→ **What this task involves**
Look below for the lines from the one with "right eye: (395, 155)" to the one with "nose: (447, 186)", and copy exactly those lines, both ends included.

(Body or hand keypoint data)

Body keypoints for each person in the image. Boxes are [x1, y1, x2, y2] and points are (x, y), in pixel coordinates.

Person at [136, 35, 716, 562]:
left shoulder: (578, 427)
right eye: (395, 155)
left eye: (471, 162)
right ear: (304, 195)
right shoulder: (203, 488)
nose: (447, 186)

==

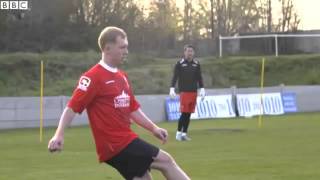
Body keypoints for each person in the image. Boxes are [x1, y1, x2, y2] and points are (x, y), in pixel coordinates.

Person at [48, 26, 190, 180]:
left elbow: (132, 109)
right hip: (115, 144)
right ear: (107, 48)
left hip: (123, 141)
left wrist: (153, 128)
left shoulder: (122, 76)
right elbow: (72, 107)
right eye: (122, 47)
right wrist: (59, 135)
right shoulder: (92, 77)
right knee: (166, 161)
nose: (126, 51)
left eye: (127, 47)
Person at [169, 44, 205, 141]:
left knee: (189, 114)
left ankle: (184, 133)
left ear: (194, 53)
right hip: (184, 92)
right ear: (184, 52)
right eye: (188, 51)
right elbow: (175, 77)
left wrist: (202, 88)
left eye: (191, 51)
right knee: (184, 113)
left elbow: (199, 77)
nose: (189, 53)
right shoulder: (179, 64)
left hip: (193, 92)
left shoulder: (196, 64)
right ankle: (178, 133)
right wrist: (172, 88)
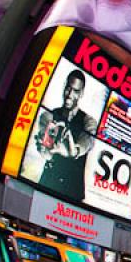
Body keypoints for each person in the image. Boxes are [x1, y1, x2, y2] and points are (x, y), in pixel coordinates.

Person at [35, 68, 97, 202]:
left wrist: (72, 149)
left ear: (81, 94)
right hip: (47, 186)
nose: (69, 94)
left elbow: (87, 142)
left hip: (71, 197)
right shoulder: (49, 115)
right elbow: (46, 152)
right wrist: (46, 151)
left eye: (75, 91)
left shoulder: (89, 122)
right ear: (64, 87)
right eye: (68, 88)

==

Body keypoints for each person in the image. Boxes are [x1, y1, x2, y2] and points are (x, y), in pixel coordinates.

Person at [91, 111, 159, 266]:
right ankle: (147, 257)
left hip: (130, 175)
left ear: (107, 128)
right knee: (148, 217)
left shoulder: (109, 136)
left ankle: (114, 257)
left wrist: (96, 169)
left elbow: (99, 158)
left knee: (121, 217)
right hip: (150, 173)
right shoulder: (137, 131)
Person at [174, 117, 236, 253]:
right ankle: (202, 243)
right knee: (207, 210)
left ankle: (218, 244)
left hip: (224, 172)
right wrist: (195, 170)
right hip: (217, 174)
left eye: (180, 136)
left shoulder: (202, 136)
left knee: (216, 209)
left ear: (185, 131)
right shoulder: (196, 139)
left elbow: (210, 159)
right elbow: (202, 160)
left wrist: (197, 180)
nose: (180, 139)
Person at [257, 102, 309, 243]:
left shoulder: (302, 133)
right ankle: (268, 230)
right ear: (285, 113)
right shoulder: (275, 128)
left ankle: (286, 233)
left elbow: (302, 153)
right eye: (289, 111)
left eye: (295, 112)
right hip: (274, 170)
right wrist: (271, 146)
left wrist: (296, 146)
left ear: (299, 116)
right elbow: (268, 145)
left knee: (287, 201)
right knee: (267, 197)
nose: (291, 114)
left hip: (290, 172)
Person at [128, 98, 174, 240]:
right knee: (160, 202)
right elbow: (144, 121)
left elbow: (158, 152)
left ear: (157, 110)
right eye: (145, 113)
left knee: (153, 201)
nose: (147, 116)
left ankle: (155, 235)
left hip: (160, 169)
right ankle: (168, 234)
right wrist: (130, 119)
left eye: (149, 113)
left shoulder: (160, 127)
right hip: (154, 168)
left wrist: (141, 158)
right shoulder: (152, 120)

→ **Answer space**
right eye: (395, 155)
left eye: (471, 162)
right ear: (304, 195)
right shoulder: (203, 488)
nose: (447, 186)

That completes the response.